**The problem**
In the data that follows, find each line containing "size" and copy it.

Stored items:
+ + + + + + +
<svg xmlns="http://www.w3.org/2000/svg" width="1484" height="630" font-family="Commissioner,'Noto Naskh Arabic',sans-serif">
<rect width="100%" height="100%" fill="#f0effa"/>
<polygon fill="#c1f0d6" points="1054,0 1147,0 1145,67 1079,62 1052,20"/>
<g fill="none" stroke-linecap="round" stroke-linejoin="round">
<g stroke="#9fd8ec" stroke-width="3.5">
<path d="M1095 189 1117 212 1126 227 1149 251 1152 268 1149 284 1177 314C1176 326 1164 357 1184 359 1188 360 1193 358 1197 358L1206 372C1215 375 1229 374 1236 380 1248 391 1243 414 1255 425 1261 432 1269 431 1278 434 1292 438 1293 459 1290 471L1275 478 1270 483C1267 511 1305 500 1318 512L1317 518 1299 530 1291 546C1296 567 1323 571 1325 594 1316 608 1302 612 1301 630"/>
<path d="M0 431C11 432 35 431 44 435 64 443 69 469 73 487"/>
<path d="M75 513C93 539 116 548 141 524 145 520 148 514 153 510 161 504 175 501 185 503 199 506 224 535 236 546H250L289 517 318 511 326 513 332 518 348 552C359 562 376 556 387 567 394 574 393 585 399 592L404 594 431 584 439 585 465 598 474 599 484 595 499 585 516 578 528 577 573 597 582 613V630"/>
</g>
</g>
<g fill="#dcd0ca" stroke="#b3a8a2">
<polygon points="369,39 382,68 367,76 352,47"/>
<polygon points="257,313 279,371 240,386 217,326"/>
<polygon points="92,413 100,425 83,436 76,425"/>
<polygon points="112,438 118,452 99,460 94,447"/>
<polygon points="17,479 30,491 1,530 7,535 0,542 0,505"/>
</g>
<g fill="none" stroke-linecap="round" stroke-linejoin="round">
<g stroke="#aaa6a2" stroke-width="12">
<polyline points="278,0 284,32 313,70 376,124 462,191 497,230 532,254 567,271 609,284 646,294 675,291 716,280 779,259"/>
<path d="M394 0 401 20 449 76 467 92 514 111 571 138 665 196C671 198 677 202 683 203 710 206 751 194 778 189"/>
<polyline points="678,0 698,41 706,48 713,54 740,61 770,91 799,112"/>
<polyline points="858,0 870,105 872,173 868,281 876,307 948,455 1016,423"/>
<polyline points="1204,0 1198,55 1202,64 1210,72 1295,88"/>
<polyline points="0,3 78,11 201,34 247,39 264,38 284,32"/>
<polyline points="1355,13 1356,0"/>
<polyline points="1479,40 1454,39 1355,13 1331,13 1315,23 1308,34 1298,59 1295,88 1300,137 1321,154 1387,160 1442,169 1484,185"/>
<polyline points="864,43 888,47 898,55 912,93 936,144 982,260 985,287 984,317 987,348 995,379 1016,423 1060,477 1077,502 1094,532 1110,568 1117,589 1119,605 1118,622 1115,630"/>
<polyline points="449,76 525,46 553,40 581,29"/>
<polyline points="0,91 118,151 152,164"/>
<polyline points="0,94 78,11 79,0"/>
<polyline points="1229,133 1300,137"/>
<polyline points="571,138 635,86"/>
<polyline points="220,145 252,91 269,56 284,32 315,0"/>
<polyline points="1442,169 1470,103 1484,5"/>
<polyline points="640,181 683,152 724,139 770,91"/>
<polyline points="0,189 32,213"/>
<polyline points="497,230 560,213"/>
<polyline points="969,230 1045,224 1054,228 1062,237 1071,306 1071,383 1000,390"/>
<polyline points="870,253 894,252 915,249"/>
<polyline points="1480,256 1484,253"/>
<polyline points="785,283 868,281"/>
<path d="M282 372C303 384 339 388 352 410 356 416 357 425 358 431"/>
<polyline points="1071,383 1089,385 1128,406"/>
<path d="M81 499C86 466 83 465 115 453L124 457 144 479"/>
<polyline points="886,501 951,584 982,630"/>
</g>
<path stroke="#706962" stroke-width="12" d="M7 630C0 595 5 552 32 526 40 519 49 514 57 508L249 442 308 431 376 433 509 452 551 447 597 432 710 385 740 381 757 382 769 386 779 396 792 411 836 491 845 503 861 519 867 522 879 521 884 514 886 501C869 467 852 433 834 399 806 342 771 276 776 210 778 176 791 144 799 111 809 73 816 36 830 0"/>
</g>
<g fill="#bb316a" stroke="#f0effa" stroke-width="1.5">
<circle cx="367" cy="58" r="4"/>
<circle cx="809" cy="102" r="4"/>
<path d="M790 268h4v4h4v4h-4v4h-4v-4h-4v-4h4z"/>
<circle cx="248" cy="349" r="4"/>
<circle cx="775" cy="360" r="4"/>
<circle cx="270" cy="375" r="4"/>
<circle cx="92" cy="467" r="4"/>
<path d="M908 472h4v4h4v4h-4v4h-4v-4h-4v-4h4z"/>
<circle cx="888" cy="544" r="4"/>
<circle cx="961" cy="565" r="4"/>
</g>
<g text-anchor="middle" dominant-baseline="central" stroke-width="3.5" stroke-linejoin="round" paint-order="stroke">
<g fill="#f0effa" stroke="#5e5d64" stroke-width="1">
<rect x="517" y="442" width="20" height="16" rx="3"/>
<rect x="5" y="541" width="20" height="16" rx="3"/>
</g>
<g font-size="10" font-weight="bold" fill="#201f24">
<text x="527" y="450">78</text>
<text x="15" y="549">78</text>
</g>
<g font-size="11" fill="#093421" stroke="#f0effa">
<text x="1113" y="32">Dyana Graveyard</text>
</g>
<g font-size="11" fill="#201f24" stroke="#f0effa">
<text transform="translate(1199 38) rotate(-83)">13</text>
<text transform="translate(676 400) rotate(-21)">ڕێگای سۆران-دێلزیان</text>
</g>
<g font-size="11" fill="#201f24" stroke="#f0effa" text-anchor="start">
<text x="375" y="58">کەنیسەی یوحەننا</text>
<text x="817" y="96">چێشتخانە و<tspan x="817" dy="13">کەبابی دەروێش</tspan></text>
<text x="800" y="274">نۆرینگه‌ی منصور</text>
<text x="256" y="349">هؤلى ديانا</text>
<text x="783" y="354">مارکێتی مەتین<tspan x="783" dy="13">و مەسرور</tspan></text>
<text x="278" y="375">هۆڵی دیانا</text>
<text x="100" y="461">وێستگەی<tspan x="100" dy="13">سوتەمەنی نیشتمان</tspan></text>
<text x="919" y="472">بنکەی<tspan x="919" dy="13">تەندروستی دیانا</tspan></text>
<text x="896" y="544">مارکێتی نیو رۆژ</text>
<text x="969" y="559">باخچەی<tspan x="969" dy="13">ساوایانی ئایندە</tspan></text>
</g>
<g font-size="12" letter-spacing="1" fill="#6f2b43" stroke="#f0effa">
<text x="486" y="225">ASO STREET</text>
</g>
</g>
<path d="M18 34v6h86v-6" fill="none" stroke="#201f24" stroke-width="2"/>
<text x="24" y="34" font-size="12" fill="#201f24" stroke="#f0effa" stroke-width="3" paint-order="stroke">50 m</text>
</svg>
+ + + + + + +
**Response**
<g font-size="10" font-weight="bold" fill="#201f24">
<g font-size="11" fill="#093421" stroke="#f0effa">
<g font-size="11" fill="#201f24" stroke="#f0effa">
<g font-size="11" fill="#201f24" stroke="#f0effa" text-anchor="start">
<g font-size="12" letter-spacing="1" fill="#6f2b43" stroke="#f0effa">
<text x="24" y="34" font-size="12" fill="#201f24" stroke="#f0effa" stroke-width="3" paint-order="stroke">50 m</text>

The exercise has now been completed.